** Begin **
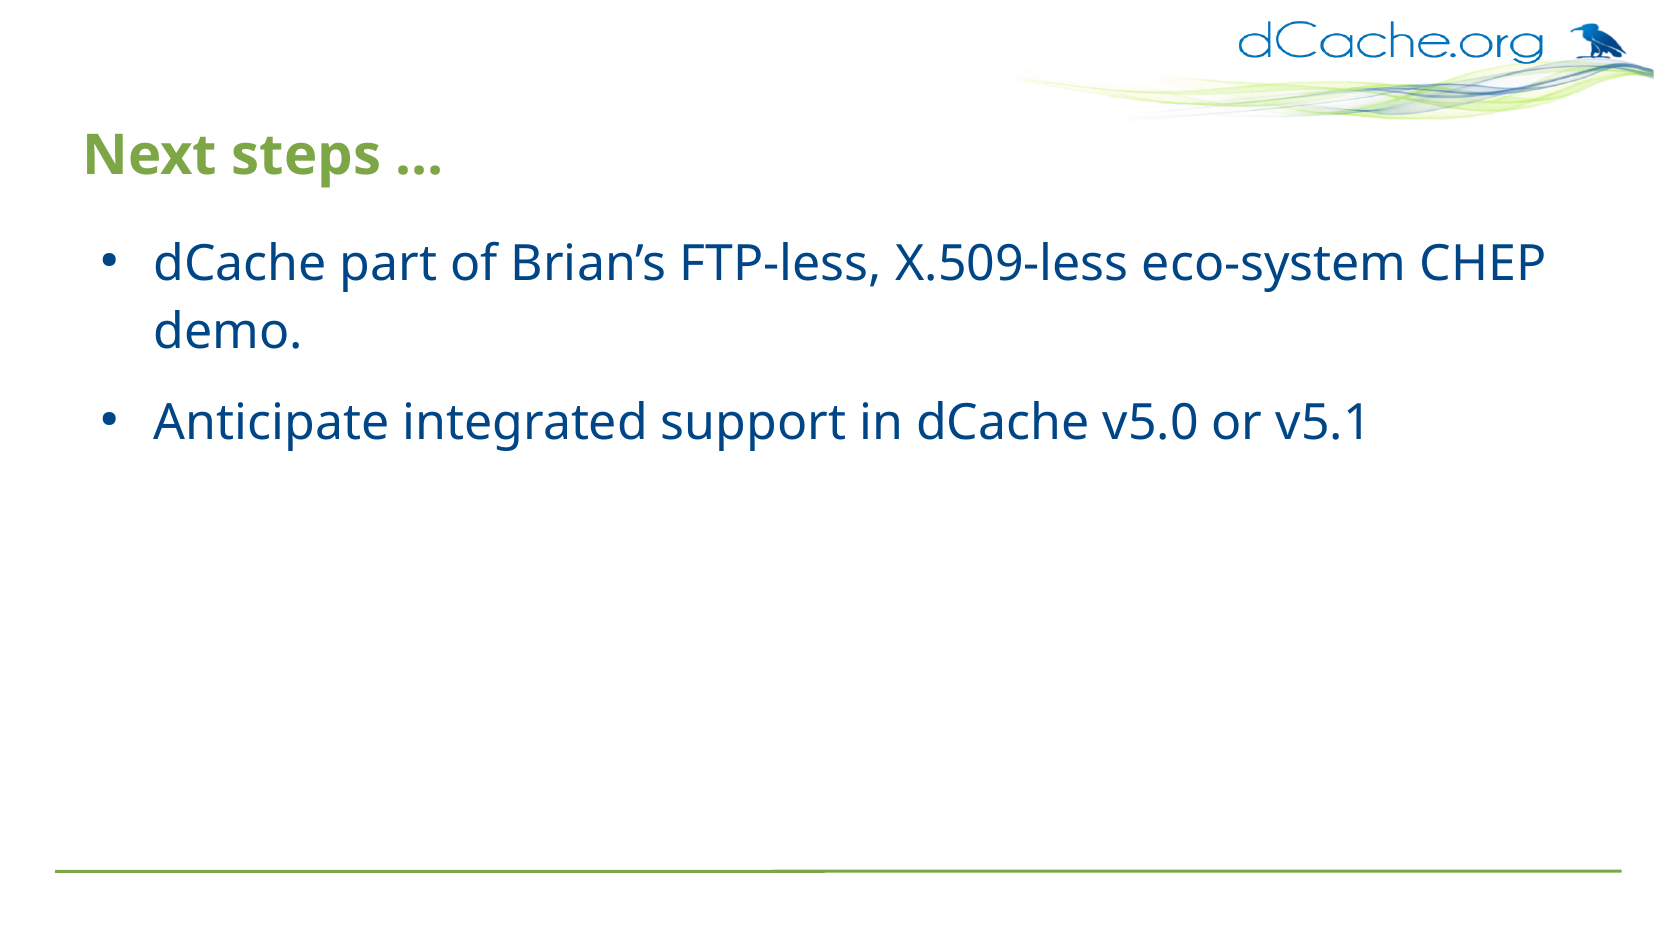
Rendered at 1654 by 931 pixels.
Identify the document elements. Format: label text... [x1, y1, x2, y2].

title Next steps … [82, 116, 1605, 189]
list dCache part of Brian’s FTP-less, X.509-less eco-system CHEP demo. Anticipate integrated support in dCache v5.0 or v5.1 [82, 227, 1571, 767]
picture [956, 12, 1654, 127]
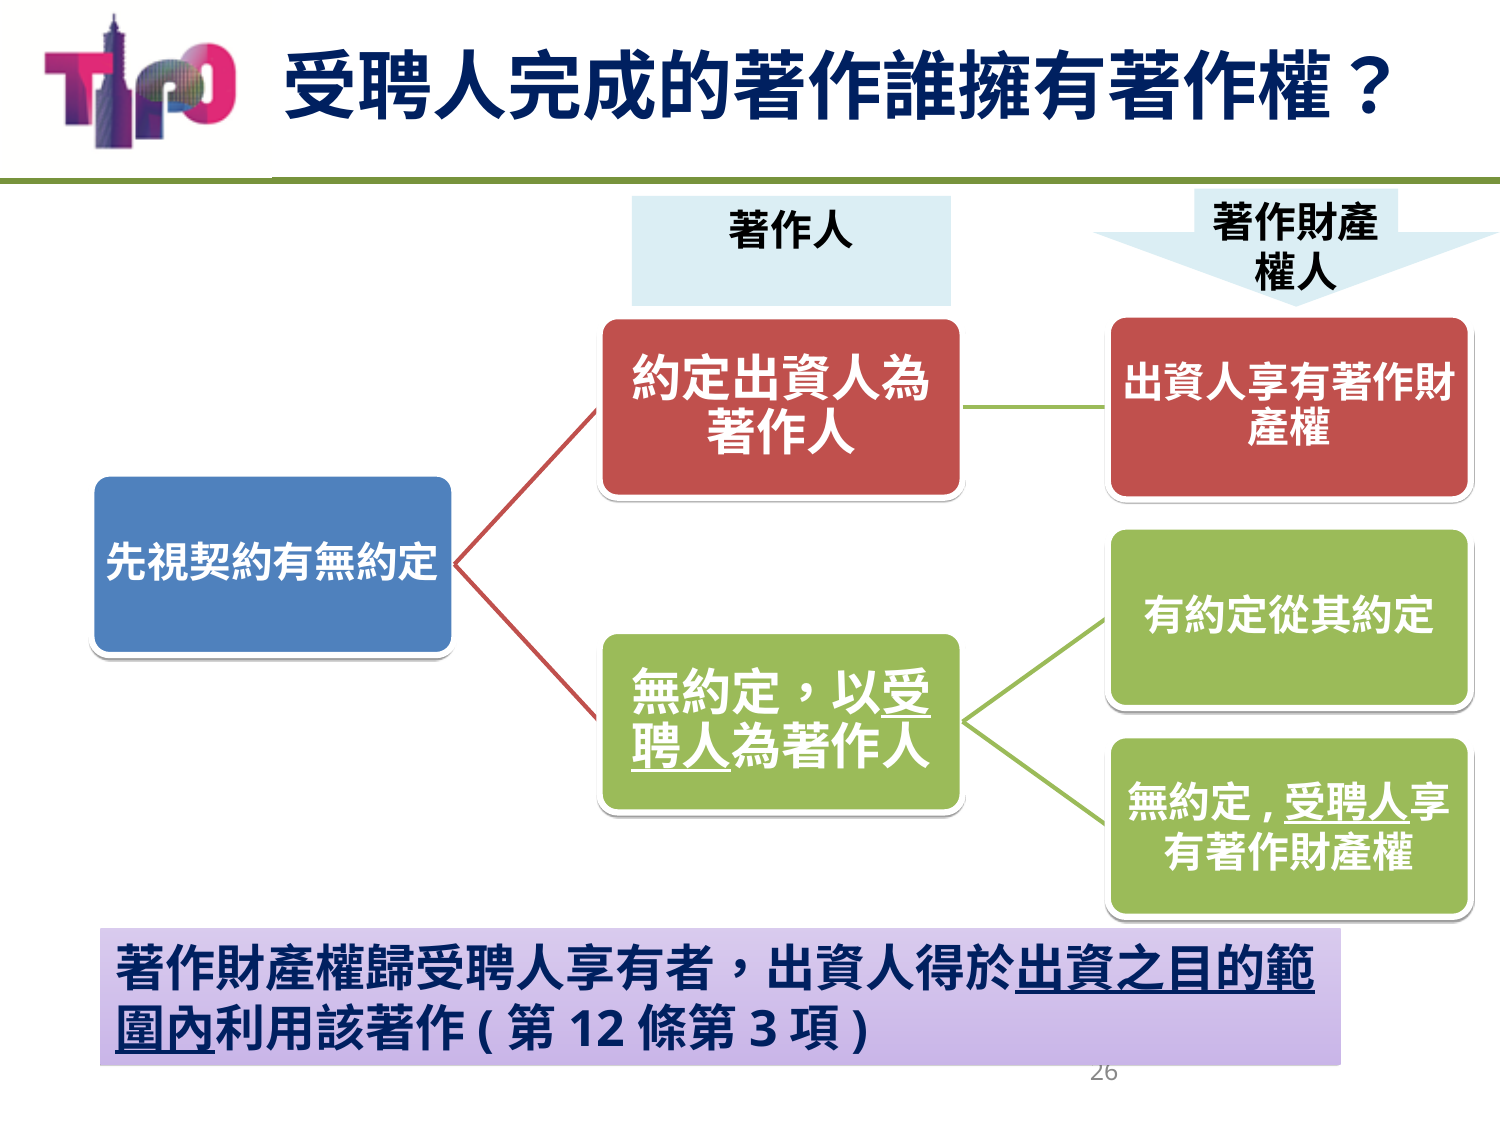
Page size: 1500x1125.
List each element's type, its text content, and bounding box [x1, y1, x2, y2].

text_box 約定出資人為著作人 [599, 316, 963, 498]
text_box 著作財產權歸受聘人享有者，出資人得於出資之目的範圍內利用該著作(第12條第3項) [100, 928, 1341, 1066]
text_box 出資人享有著作財產權 [1107, 314, 1471, 500]
text_box 著作人 [631, 195, 951, 306]
title 受聘人完成的著作誰擁有著作權？ [218, 30, 1471, 141]
text_box 著作財產權人 [1092, 188, 1500, 307]
text_box 無約定,受聘人享有著作財產權 [1107, 735, 1471, 917]
text_box 26 [1074, 1042, 1426, 1103]
text_box 有約定從其約定 [1107, 526, 1471, 709]
text_box 無約定，以受聘人為著作人 [599, 630, 963, 813]
text_box 先視契約有無約定 [91, 473, 455, 656]
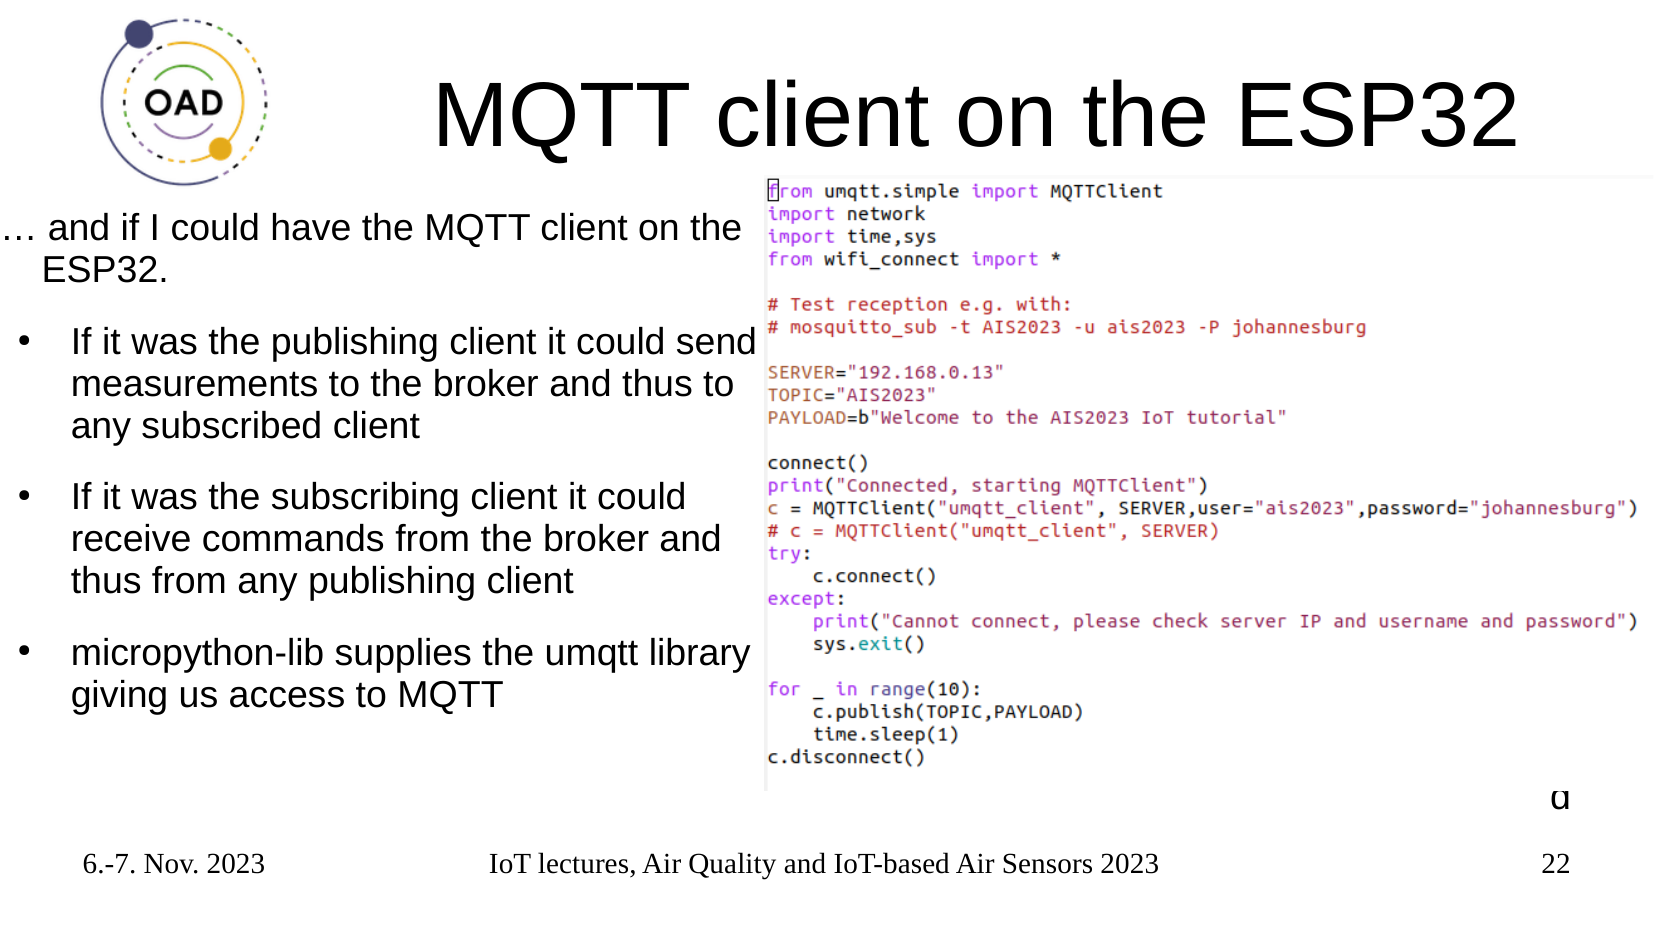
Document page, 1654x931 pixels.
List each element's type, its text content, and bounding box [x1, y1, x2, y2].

picture [764, 175, 1654, 791]
list … and if I could have the MQTT client on the ESP32. If it was the publishing client it could send measurements to the broker and thus to any subscribed client If it was the subscribing client it could receive commands from the broker and thus from any publishing client micropython-lib supplies the umqtt library giving us access to MQTT [0, 206, 764, 747]
title MQTT client on the ESP32 [354, 37, 1601, 193]
text_box d [1535, 791, 1595, 825]
picture [59, 4, 303, 206]
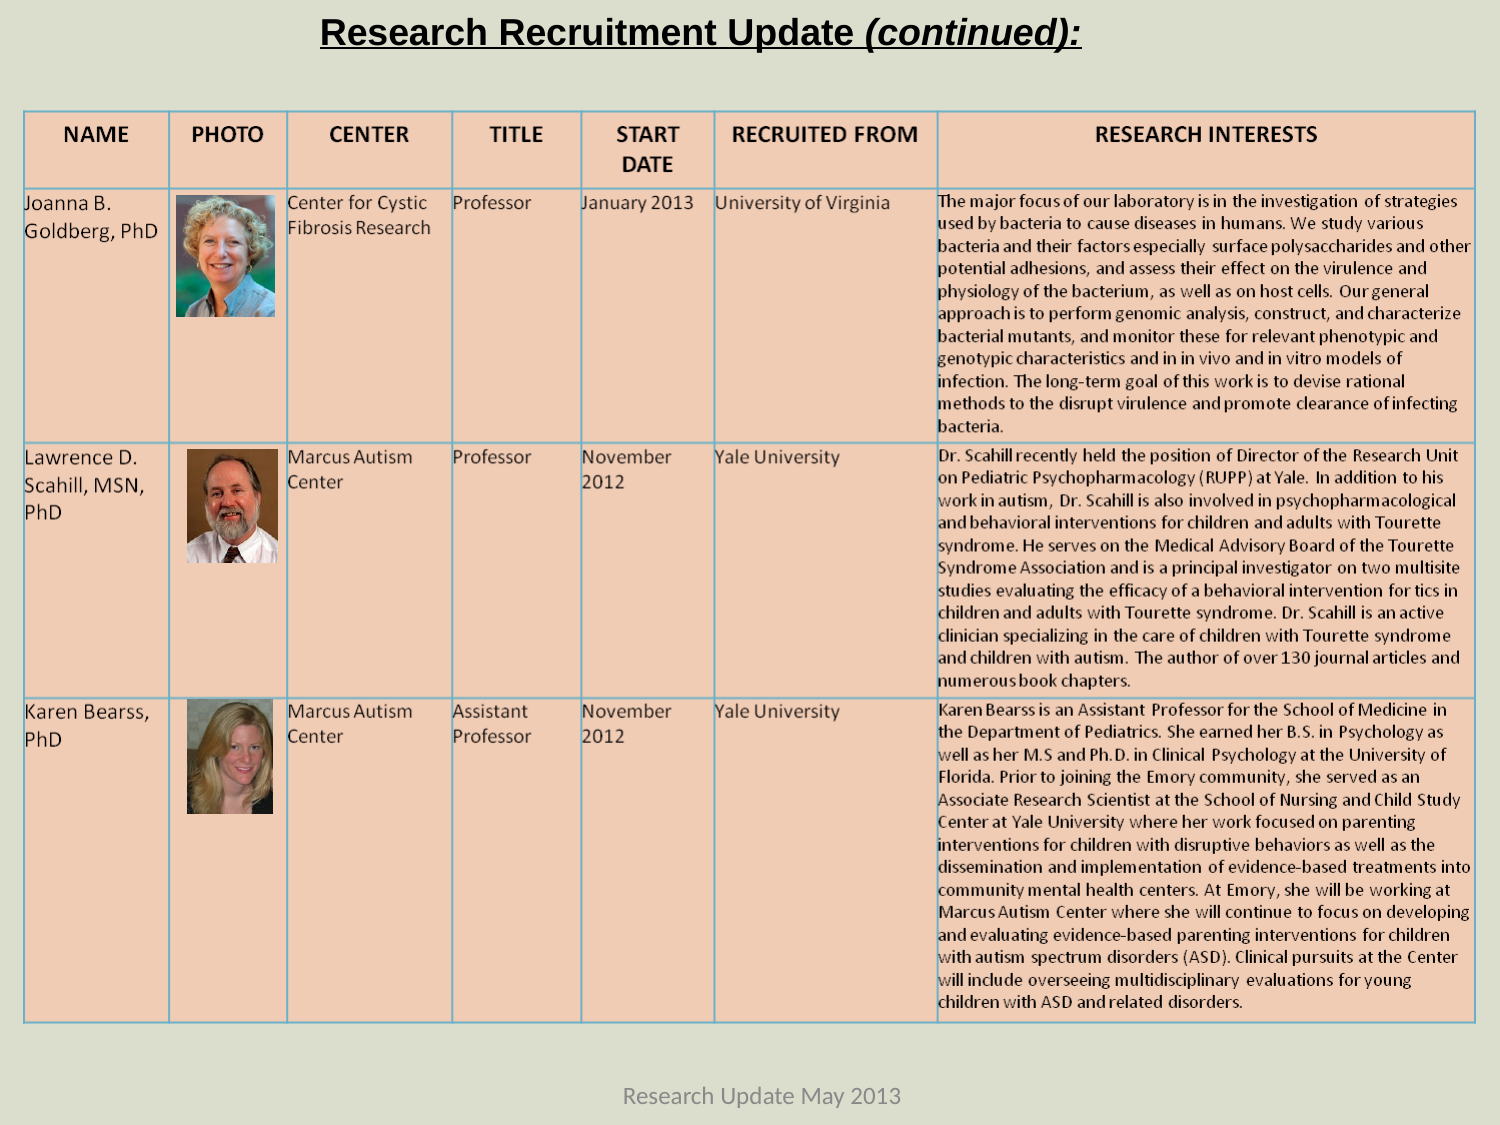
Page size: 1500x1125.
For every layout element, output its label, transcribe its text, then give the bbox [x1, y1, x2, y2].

picture [9, 100, 1488, 1034]
text_box Research Recruitment Update (continued): [0, 0, 1413, 88]
text_box Research Update May 2013 [525, 1065, 1000, 1125]
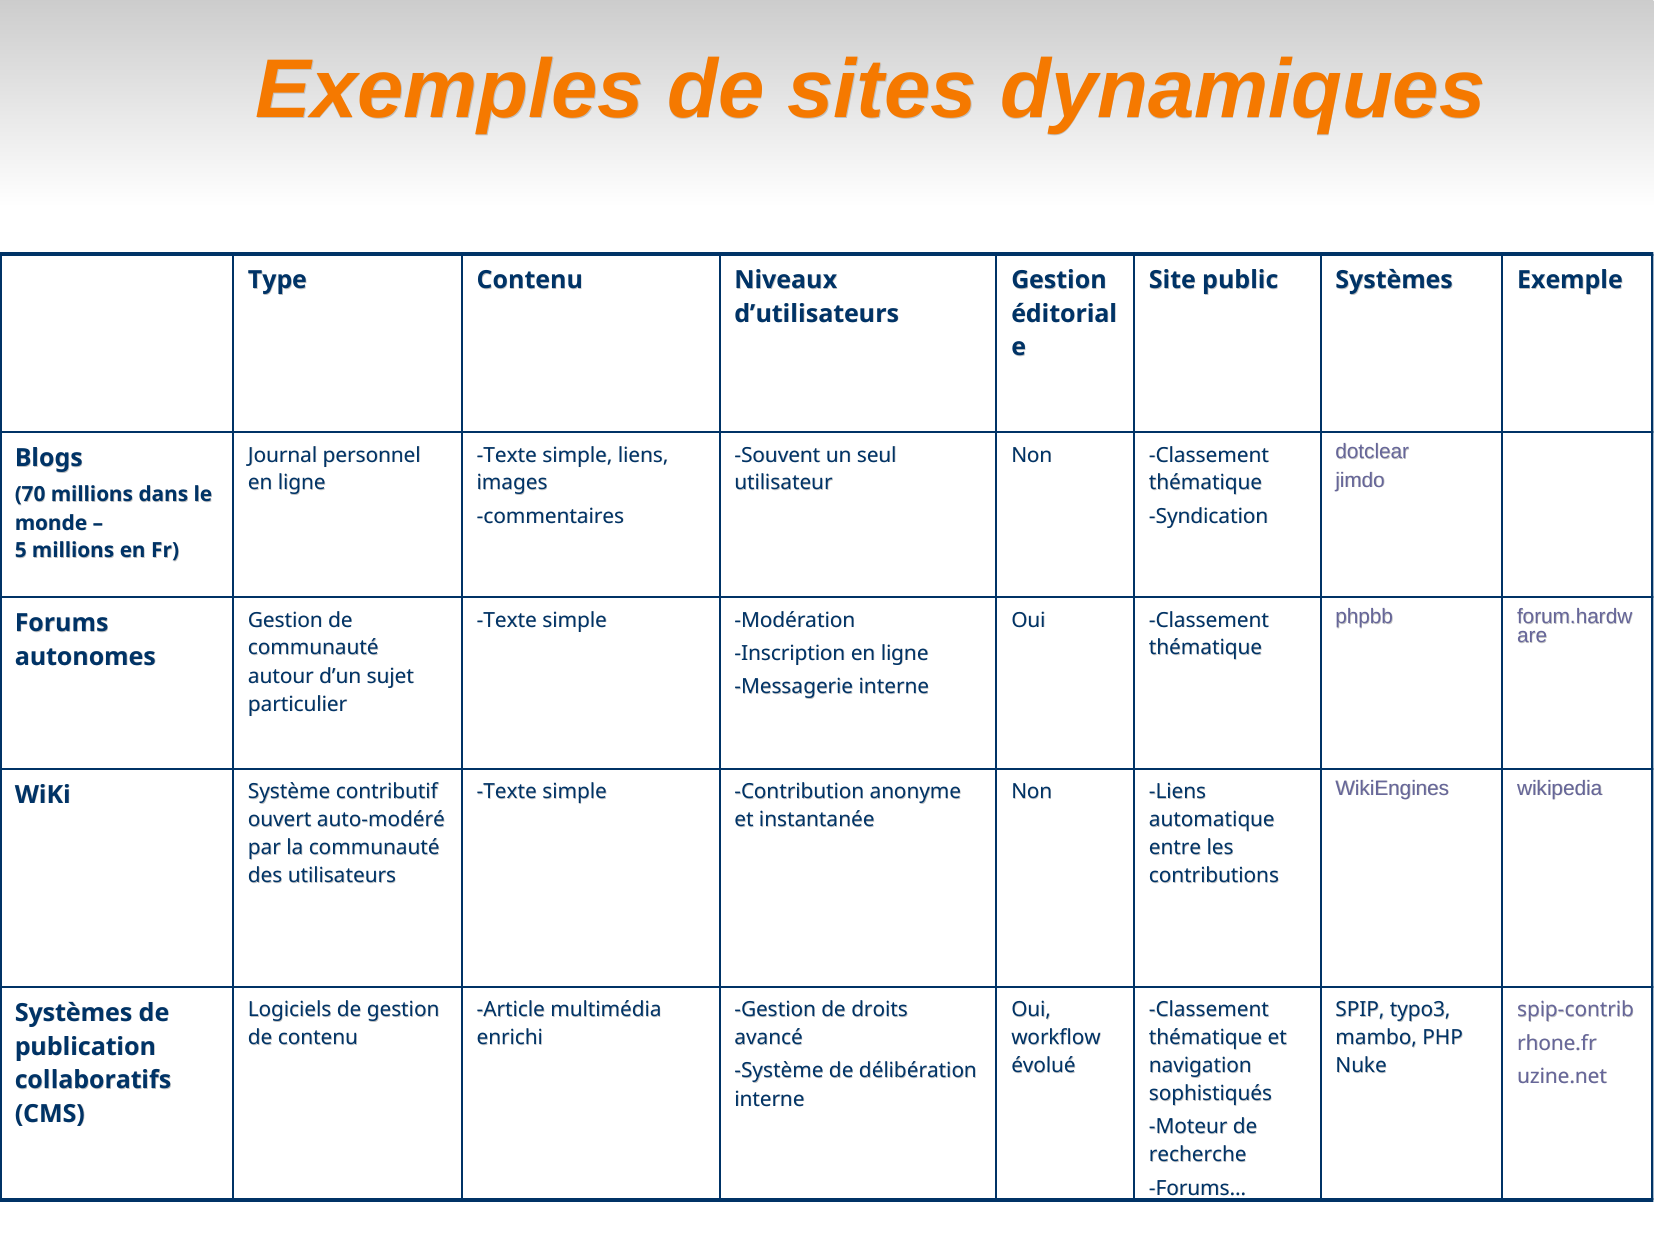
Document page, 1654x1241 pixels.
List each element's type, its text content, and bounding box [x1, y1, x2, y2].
** End **
_REQUIRED WORK_: Switch "text content" to "written content" in the data lines starting at the line containing "Document page, 1654x931 pixels." and ending at the line containing "picture [764, 175, 1654, 791]", and reproduce only those lines with everything else unchanged.

_EXPECTED ANSWER_:
Document page, 1654x931 pixels.
List each element's type, its written content, and bounding box [x1, y1, x2, y2].

picture [764, 175, 1654, 791]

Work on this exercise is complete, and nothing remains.